CONSIGNA 1: ¿En qué fecha murió George Floyd, según el texto proporcionado?
CONSIGNA 2: Reproduce literalmente el fragmento del texto proporcionado que va de "Hace ya la friolera" a "por Manolo Escobar.", ambos inclusive.

Hace ya la friolera de veinte años que publiqué un artículo en estas mismas páginas (vamos, las de papel) con el título que encabeza estas letras. Todo porque esos días de julio de comienzos del nuevo milenio me parecía exagerado hablar de que en nuestras ciudades se había disparado una alarma social por la presencia indiscriminada en las calles de mendigos, inmigrantes y gente de mal vivir en las calles. Vamos, que estábamos dispuestos a declararle la guerra a todo aquel que no tenga el color de piel como la nuestra, que no vista adecuadamente y que no desprenda la variopinta gama de fragancias con la que nos embadurnamos cada mañana los sobaquillos y las traseras de las orejas. Encima, que lo digamos nosotros, que fuimos los primeros en emocionarnos con aquella copla En tierra extraña de la Piquer y luego popularizada por Manolo Escobar.

Tras el #metoo feminista que revolucionó las calles desde los juzgados en contra de los abusos machistas, desde la Norteamérica anaranjada de Trump nos ha llegado una vez más la denuncia contra el racismo, la xenofobia y los abusos policiales con la muerte de George Floyd el pasado 25 de mayo. Una mecha que ha servido para empezar a detonar esas bombas escondidas en rincones de ese país y del resto del planeta. Incluso hasta llegar a lo vivido en los últimos días en los que muchos han callado para darle el escenario a quienes tienen algo que decir.

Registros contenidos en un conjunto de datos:
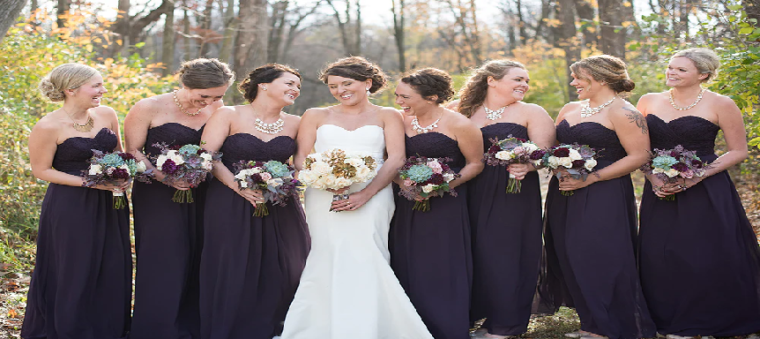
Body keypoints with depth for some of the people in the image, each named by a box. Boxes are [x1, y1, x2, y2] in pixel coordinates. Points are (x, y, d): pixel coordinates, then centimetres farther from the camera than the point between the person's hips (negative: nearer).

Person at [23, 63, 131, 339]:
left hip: (109, 203, 5)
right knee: (75, 271, 4)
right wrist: (88, 182, -17)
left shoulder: (107, 115, 1)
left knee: (113, 267, 10)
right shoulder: (48, 127, -16)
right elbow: (41, 170, -9)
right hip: (70, 207, -5)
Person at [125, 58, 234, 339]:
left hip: (200, 197, 5)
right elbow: (133, 151, -8)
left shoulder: (216, 108, 4)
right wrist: (164, 177, -21)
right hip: (158, 198, -4)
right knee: (163, 266, -3)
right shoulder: (149, 109, -9)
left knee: (197, 263, 9)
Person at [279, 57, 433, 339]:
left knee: (364, 262, -14)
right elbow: (301, 158, 11)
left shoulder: (387, 116, 13)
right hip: (324, 197, 2)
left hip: (372, 197, -1)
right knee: (326, 263, -7)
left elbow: (396, 159, 2)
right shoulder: (316, 116, 17)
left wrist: (365, 194, -13)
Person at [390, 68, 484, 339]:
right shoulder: (402, 121, 5)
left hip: (445, 207, -5)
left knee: (441, 271, -1)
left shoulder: (458, 125, -10)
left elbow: (475, 163, -3)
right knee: (407, 268, 8)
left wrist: (448, 184, -17)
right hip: (407, 207, 5)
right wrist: (401, 180, -7)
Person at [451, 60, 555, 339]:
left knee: (508, 254, -2)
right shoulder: (468, 113, 11)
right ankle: (481, 313, 18)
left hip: (516, 194, -2)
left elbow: (545, 151, -5)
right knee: (479, 252, 4)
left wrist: (526, 165, -25)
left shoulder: (531, 113, 5)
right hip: (474, 195, 3)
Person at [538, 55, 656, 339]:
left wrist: (590, 178, -17)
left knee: (600, 260, -6)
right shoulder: (569, 110, 15)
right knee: (570, 259, 8)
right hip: (565, 195, 8)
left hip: (604, 197, -7)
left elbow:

RESPUESTA 1: El 25 de mayo.

RESPUESTA 2:
Hace ya la friolera de veinte años que publiqué un artículo en estas mismas páginas (vamos, las de papel) con el título que encabeza estas letras. Todo porque esos días de julio de comienzos del nuevo milenio me parecía exagerado hablar de que en nuestras ciudades se había disparado una alarma social por la presencia indiscriminada en las calles de mendigos, inmigrantes y gente de mal vivir en las calles. Vamos, que estábamos dispuestos a declararle la guerra a todo aquel que no tenga el color de piel como la nuestra, que no vista adecuadamente y que no desprenda la variopinta gama de fragancias con la que nos embadurnamos cada mañana los sobaquillos y las traseras de las orejas. Encima, que lo digamos nosotros, que fuimos los primeros en emocionarnos con aquella copla En tierra extraña de la Piquer y luego popularizada por Manolo Escobar.